Sinan Ateş cinayetinde iki polis kullanılması, olayın bir çeteye ihale edildiğinin delillerinden biridir. Aslında siyasilerin, toplumsal muhalefeti bastırmak için çete beslemesi yeni bir durum değildir. Konuyu geçmişte de çok inceledim. Meselâ "Devletin kabadayısı" başlıklı, 10 Ekim 2010 tarihli yazımda şu tespitleri yaptım:

"İstanbul''da bir zamanlar gerçek kabadayılar vardı. Onların kabadayılığı yüreklerinden ve bileklerinden kaynaklanıyordu. Sonra devlet kabadayıları türedi! Devletin çeşitli güvenlik birimlerinde bulunan bazı kişiler, gerçekten bileği ve yüreği sağlam gençleri devşirerek, kendi hukuk dışı emellerinde, organize suç örgütlerinde kullanmak için kadrolu devlet kabadayısı haline getirdi. Başlangıçta bu durum bilinmiyordu. Fakat zaman içinde olaylar yargı aşamasında aydınlatılınca, görüldü ki kabadayı bilinenlerin tamamı, devletin kabadayısı imiş!
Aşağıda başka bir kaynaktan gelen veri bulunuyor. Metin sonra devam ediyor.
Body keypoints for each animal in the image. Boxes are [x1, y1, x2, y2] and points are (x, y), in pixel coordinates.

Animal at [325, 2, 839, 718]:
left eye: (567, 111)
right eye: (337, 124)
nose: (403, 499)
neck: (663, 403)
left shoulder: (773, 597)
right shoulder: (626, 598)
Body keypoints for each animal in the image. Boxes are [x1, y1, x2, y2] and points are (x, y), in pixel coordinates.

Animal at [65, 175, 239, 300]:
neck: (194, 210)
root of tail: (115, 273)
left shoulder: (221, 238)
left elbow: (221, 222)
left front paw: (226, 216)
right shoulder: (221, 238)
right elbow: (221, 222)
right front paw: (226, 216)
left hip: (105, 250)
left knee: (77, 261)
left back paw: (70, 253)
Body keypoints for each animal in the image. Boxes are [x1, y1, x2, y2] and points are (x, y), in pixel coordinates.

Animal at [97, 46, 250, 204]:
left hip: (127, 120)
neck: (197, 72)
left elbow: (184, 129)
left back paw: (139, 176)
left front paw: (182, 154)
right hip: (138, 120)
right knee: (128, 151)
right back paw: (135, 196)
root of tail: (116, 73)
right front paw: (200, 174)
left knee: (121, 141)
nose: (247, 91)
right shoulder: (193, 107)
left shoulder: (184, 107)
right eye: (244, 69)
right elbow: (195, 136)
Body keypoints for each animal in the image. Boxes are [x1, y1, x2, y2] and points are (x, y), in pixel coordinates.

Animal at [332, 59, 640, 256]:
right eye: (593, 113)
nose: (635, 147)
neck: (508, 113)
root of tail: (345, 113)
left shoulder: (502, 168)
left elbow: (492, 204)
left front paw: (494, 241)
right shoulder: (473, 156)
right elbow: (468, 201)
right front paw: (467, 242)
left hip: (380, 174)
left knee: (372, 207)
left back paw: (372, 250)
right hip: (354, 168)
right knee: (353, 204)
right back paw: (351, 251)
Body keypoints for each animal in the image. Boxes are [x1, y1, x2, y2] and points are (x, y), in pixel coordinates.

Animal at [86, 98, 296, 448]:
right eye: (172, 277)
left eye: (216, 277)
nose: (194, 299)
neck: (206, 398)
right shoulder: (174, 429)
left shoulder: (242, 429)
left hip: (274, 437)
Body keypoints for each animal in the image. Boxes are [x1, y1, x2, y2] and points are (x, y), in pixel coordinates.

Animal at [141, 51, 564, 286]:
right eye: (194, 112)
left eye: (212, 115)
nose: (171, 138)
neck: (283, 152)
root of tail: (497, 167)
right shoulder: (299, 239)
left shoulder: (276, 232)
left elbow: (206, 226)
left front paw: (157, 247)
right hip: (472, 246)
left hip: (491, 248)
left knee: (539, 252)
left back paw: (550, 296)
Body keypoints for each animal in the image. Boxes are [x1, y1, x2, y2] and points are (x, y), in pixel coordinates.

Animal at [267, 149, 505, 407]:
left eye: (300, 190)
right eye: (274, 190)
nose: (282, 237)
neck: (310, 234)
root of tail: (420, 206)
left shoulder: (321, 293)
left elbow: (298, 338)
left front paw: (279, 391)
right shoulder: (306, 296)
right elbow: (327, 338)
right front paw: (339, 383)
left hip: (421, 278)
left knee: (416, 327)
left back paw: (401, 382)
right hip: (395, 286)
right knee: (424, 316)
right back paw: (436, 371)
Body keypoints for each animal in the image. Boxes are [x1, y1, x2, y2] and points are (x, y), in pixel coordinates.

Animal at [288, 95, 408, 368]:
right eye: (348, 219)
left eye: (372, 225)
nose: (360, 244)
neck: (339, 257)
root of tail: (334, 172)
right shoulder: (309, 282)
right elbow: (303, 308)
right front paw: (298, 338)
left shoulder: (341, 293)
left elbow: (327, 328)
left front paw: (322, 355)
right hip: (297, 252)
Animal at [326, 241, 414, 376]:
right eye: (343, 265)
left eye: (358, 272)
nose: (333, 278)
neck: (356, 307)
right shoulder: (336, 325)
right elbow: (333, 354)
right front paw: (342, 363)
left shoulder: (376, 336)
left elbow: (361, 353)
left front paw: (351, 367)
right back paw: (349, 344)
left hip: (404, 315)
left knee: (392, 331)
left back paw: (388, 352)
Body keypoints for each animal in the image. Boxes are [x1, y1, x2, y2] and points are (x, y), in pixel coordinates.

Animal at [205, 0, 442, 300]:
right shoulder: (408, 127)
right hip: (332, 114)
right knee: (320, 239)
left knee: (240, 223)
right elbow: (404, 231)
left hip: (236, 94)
Devletin gücünü kullanarak yapılan kabadayılık, zayıflığın işaretidir. Rahmetli Cehar Dudayev, kendisine Moskova''daki Çeçen mafyası sorulduğunda, ''Bir ülkede devlet varsa mafya yoktur, mafya varsa devlet yoktur, yani mafya varsa devlet mafyadır'' demişti."

Bir ülkede siyasi bir cinayete iki polis kullanılması nedir peki?

Prens Harry: Öldürdüğüm 25 kişi insan değildi...

İngiliz Kraliyet ailesinden ayrılarak ABD''ye yerleşen Prens Harry, 10 Ocak''ta yayımlanacak anı kitabında, Afganistan''daki görevi sırasında 25 kişiyi öldürdüğünü ve bundan utanç duymadığını belirtti.

Prens Harry, çatışmanın gürültüsü ve kargaşasında öldürdüğü isyancıları, "iyileri öldürmeden ortadan kaldırılan kötüler" olarak gördüğünü belirtti.

Ayrıca, birini insan olarak görürsen öldürmenin imkânsız olduğunu kaydeden Prens Harry, ancak ordunun "onları ''öteki'' olarak görmesi için kendisini eğittiğini ve iyi bir şekilde eğitildiğini" bildirdi.

Prens Harry, kitabında, "Bu sayıdan korkmamak bana çok önemli göründü. Yani benim numaram 25. Beni tatmin eden bir sayı değil ama utandırmıyor da..." ifadelerini kullandı.

***

Görüldüğü gibi, İngiliz askeri, savaşta, düşmanı insan olarak görmeyecek şekilde eğitiliyor. Afganistan, Irak, Libya ve Suriye''de Amerikan askerleri de aynı eğitimi aldığını gösterdi.

Peki işgal edilen ülkelerden herhangi bir asker, kitap yazmış olsa ve "25 İngiliz, 25 de Amerikalı asker öldürdüm. Onları insan olarak görmemek üzere eğitildim" deseydi, dünya bunu nasıl karşılardı.

Gerçi, Çanakkale Savaşı''nda Türklere karşı kimyasal silah kullanmak suretiyle insanlık suçu işlemekle suçlanan İngiltere''nin Birleşik Krallık Donanma Bakanı Winston Churchill de "Türkler insan değil ki..." demişti... İşte insan haklarından bahsedenlerin gerçek durumu budur.